1 lb (454 g) Akawi cheese – (or Mozzarella)
2 cups (400 g) Granulated white sugar
1 cup (237 mL) Water
1 Tbsp (15 mL) Lemon juice
1 tsp (10 mL) Rose water – Or orange blossom water
½ cup (120 g) Ricotta cheese – Or cottage cheese
1 Tbsp (15 mL) Unsalted butter (melted) – For the pan
½ tsp (2.5 mL) Kunafa pastry coloring – Or orange food coloring (Found in most international markets)
1 lb (454 g) Kataifi shredded dough – (Found in most international markets)
½ cup (118 mL) Milk
¾ cup (187 mL) Unsalted butter (melted) – And lukewarm
3 Tbsp (45 mL) Pistachio (ground)
Recipe from Step-by-Step Instructions:
1. Desalt the cheese if salty. It is preferable to use the ‘akawi’ or mozzarella cheese. After cutting the cheese into
1 inch (2.5 cm) cubes, soak it in cold water in the refrigerator for 6 hours or overnight. Change the water twice.
After soaking, rinse with cold water then drain and pat dry using paper towels. Shred the cheese and mix it with the ricotta or cottage cheese.
2. Mix water, sugar and lemon juice and then boil the mixture using medium heat for 10 minutes. After you turn off the heat, add the rose water. Let the mixture cool down completely.
3. Add butter and coloring to the bottom and sides of a 10 in. (25 cm) round 2 in. deep pan with 1 tablespoon of melted butter and ½ teaspoon of the kunafa pastry coloring.
4. Cut the kataifi dough into 4 equal pieces. Add milk and lukewarm butter. Make sure that the kataifi is fluffy and that there are no lumps.
5. Place ⅔ of the kataifi in the pan. Press down with the flat side of the spatula.
6. Add all of the previously prepared cheese. Level the mixture of dough and cheese and and press down.
7. Cover the dough with the remaining ⅓ of the kataifi. Press well with the palms of your hand to level it down, you could also use a spatula.
8. For 40 minutes, bake in a preheated oven at 350°F/177°C. After the 40 minutes, let the kunafa cool down for
10 minutes before transferring it into a large platter or cake stand.

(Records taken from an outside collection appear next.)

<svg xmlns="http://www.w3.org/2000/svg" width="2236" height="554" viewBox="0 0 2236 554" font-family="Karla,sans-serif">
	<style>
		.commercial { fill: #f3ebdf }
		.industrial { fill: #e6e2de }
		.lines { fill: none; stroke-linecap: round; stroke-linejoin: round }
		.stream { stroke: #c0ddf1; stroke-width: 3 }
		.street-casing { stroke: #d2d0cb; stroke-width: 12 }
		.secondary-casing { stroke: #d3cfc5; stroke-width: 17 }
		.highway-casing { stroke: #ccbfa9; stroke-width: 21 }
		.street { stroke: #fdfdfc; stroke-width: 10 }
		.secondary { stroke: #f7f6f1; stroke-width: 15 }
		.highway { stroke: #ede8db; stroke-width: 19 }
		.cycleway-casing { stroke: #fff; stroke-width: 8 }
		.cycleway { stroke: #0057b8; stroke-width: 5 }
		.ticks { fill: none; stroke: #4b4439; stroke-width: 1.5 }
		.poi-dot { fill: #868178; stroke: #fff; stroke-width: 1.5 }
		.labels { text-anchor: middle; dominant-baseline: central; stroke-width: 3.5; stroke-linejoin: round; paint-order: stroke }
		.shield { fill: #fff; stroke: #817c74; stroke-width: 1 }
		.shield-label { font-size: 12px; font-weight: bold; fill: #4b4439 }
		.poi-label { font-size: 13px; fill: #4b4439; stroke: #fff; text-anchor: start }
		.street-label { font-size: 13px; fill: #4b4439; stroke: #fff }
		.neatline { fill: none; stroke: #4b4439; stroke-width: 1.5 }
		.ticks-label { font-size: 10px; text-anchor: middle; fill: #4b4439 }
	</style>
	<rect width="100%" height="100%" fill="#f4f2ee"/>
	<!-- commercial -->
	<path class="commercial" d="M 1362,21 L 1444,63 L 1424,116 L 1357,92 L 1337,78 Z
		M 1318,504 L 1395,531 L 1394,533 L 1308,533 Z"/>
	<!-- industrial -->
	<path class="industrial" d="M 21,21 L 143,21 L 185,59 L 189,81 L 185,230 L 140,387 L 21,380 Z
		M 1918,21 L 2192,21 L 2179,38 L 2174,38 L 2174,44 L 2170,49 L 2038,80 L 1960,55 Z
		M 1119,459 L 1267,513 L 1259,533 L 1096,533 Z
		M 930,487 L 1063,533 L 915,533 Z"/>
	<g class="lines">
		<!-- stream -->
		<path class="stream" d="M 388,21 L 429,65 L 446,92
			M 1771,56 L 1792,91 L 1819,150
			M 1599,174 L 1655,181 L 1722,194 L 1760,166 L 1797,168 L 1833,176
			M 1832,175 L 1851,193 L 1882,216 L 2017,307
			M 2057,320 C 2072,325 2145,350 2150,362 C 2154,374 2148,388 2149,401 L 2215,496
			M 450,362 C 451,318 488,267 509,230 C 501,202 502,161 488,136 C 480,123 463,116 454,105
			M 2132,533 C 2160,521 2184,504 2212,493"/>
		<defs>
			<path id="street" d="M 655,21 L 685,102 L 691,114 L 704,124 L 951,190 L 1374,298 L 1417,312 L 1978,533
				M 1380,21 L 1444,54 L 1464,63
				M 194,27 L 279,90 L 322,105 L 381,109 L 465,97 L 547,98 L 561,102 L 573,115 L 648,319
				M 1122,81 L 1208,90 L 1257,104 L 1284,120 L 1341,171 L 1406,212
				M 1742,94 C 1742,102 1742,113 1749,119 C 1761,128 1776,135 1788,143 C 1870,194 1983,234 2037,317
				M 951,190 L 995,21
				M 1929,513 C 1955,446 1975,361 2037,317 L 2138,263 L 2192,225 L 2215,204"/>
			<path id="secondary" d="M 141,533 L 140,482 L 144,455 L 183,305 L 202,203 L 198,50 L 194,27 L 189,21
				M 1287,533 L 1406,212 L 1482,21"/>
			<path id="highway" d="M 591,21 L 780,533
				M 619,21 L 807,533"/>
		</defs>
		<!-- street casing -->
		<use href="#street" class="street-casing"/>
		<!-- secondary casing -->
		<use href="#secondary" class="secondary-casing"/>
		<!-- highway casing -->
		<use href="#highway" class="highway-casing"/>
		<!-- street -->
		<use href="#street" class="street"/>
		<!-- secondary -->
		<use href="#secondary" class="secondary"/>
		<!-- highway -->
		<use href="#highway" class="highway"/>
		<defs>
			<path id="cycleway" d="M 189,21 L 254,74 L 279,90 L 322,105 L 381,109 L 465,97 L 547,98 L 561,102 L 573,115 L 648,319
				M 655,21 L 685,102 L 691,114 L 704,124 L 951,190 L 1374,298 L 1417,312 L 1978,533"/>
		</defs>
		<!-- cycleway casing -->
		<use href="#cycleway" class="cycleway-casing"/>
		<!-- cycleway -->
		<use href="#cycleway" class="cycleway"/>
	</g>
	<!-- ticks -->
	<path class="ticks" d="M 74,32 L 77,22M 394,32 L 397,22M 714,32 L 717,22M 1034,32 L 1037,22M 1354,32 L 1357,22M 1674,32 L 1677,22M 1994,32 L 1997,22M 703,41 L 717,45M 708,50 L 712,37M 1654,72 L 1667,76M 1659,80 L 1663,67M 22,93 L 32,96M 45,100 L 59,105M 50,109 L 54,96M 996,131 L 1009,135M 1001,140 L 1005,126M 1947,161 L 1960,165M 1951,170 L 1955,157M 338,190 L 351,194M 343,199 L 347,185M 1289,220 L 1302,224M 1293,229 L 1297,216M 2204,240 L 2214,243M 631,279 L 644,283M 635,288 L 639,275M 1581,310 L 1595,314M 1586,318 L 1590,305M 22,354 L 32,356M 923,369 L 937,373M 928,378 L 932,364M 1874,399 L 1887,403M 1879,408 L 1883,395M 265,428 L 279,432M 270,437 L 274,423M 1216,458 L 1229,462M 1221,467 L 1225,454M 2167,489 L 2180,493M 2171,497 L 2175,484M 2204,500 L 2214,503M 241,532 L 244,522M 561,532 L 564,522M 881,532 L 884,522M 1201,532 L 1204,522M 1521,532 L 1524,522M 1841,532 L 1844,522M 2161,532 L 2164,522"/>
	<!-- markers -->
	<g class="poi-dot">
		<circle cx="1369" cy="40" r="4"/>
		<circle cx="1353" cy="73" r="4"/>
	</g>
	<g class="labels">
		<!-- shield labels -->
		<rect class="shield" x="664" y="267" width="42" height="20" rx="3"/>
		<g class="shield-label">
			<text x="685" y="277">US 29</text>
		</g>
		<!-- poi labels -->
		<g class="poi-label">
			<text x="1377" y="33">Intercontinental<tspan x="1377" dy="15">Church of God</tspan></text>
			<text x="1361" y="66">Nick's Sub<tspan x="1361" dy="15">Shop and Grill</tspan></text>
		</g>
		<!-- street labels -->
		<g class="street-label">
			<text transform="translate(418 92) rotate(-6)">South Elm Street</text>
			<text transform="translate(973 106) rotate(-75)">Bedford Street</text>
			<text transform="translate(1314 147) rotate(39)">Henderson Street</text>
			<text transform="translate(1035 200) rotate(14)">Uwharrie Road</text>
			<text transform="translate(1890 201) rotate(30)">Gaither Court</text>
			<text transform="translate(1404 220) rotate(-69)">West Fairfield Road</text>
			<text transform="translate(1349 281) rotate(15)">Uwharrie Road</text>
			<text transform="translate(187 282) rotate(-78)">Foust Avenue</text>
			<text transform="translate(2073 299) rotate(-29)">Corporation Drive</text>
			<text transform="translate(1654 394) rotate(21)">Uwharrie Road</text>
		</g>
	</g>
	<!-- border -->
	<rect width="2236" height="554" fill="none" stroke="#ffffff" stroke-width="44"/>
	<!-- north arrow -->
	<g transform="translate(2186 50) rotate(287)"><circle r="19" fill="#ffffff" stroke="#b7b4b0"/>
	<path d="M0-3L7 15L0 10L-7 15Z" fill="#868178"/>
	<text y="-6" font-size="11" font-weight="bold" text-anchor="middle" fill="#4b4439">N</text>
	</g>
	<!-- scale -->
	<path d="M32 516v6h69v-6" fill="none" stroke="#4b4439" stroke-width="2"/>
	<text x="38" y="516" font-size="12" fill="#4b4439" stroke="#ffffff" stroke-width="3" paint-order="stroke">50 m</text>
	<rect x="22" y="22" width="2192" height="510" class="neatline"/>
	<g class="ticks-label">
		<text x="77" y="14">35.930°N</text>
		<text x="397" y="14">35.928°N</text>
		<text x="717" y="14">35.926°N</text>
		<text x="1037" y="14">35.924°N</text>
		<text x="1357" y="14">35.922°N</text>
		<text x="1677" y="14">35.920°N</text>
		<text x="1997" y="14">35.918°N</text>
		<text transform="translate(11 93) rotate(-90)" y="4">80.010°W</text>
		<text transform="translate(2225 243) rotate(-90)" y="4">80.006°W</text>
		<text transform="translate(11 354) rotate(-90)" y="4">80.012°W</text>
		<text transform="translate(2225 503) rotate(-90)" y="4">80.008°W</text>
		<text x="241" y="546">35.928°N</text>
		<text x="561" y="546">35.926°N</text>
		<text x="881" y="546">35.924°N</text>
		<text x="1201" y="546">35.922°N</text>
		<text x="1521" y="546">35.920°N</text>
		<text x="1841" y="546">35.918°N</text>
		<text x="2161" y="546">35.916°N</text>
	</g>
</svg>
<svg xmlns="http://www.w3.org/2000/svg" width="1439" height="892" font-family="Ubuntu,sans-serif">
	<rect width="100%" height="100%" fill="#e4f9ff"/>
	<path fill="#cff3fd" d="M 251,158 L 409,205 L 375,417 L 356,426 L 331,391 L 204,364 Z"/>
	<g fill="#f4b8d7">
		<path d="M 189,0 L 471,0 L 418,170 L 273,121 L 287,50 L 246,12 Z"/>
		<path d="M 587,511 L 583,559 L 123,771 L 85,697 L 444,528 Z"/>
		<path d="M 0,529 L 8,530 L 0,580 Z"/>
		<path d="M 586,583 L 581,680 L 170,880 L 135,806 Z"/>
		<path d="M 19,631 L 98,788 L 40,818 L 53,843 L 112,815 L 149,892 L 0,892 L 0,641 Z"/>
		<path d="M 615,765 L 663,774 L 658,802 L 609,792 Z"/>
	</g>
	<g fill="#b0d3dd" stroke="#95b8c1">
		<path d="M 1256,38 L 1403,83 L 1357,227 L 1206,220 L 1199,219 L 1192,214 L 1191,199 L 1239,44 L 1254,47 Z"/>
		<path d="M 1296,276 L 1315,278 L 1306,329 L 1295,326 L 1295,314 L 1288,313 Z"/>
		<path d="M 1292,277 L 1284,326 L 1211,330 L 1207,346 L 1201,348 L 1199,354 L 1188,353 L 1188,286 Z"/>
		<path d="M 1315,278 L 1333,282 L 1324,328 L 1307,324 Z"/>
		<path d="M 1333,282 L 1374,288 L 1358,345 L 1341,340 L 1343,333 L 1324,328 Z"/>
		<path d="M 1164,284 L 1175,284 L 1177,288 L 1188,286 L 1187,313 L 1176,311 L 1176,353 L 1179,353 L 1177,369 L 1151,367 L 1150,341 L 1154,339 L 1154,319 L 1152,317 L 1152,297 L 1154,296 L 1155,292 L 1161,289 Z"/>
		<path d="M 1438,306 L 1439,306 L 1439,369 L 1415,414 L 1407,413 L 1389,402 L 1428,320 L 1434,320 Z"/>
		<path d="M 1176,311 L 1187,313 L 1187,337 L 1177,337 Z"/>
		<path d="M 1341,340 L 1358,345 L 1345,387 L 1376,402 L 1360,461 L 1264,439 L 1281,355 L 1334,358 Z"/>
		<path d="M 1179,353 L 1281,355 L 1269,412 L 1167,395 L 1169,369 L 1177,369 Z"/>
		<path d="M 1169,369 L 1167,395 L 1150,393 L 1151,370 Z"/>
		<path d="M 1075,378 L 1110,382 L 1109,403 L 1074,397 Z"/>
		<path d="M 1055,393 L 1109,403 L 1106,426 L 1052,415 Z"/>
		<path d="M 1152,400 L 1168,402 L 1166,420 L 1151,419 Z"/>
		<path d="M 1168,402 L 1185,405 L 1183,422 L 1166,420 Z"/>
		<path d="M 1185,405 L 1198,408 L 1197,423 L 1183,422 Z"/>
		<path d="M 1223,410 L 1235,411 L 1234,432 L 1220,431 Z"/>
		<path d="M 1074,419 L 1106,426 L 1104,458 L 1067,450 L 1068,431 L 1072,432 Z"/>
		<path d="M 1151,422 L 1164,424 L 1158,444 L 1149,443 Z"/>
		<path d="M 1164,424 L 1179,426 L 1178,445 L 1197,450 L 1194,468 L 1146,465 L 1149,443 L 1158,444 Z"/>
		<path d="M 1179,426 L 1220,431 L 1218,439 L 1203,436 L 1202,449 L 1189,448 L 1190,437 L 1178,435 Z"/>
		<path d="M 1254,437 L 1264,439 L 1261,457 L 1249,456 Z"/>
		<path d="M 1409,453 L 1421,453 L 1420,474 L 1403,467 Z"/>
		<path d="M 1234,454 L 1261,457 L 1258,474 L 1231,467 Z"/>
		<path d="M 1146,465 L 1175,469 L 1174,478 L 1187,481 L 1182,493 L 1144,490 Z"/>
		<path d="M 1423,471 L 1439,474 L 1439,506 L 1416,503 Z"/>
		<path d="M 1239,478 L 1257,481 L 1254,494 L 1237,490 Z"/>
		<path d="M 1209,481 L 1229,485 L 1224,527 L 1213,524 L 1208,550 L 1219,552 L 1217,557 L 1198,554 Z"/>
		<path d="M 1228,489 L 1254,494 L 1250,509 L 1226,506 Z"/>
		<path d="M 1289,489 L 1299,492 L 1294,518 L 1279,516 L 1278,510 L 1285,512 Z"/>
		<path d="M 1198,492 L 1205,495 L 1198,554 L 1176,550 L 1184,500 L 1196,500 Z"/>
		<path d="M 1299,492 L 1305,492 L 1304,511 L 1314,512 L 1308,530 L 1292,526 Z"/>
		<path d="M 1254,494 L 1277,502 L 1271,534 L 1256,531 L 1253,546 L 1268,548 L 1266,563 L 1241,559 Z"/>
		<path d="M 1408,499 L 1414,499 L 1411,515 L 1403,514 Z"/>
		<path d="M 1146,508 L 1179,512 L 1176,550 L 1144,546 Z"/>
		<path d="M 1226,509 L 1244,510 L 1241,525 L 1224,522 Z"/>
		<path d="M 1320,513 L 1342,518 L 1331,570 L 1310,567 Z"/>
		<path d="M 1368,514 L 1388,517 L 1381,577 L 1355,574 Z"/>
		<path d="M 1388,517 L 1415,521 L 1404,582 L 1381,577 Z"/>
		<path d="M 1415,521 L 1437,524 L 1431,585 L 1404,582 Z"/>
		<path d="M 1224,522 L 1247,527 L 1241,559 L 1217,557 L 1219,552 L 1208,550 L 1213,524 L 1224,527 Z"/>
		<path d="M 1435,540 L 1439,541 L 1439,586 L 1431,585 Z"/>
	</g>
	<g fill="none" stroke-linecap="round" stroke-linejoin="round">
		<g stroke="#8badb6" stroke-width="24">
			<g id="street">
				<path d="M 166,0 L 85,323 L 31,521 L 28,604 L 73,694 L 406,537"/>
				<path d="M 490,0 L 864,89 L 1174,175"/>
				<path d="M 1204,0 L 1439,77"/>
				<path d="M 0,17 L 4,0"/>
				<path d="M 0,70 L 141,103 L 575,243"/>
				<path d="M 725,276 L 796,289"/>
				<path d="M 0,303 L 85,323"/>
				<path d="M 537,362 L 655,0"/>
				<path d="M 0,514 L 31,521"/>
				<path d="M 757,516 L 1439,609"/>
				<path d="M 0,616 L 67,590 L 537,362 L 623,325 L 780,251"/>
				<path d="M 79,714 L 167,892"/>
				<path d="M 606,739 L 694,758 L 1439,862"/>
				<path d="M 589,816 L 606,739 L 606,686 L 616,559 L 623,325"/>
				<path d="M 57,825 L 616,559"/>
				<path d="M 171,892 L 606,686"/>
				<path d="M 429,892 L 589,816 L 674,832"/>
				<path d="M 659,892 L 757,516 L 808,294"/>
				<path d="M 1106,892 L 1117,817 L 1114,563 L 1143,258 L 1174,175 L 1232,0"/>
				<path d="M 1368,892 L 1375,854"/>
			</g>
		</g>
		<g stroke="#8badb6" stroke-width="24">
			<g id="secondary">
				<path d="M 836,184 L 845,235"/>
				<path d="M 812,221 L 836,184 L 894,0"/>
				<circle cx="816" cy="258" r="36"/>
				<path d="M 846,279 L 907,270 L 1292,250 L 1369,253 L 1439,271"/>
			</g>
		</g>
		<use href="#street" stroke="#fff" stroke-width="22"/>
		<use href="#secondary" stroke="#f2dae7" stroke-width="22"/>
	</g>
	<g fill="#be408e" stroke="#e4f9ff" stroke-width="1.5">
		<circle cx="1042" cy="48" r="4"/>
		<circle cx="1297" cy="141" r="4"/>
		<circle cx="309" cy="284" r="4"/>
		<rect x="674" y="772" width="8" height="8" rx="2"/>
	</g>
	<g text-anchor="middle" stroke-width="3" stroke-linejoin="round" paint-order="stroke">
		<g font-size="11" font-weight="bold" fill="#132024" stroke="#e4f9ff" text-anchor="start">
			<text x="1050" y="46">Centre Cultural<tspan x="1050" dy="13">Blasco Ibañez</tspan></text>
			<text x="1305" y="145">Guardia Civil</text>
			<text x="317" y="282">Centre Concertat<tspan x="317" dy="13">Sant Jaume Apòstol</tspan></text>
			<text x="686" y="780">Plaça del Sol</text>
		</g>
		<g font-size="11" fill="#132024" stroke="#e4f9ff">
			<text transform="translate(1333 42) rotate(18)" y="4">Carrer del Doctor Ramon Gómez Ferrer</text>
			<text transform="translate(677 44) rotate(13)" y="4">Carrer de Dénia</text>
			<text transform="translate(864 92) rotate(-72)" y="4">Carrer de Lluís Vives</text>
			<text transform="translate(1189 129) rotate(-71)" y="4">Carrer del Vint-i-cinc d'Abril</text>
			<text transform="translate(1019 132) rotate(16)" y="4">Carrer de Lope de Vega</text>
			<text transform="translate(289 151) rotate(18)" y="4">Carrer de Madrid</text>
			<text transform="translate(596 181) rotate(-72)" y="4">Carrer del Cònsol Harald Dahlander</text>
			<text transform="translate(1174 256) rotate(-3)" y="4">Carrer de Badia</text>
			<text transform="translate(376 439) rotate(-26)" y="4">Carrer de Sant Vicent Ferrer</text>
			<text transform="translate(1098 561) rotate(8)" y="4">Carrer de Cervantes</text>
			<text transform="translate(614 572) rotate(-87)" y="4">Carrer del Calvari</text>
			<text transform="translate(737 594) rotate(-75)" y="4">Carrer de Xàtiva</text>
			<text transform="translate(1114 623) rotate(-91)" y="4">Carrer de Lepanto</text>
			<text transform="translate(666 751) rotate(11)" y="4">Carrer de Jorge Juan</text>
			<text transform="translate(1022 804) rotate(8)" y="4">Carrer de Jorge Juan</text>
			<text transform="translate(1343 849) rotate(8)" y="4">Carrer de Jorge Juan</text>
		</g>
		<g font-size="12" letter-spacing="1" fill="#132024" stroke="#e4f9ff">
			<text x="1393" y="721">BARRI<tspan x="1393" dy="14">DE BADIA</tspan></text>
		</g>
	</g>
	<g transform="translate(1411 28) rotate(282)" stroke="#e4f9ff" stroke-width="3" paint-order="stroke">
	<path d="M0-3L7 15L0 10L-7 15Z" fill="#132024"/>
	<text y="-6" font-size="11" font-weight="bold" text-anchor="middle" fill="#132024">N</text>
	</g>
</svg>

9. Add the crushed ground pistachio on top. The syrup could be poured on the whole kunafa or on individual servings.
Image from Short Brief Instructions with Illustrations:
1. Get the kataifi dough.
Image 1
2. Mix butter and milk with the kataifi dough.
Image 2
3. Add butter and kunafa coloring to the bottom and sides of the pan. Insert the dough mixed with cheese and butter into the pan. Spread evenly.
Image 3
4. Cut the akawi cheese.
Image 4 5. Prepare the cheese filling.
Image 5
6. Mix the previously prepared dough with the cheese filling. Spread evenly to prepare it for baking.
Image 6
7. Place into the oven for 40 minutes.
Image 7
8. Remove from the oven and transfer it to a cake platter. Add the crushed pistachio and syrup.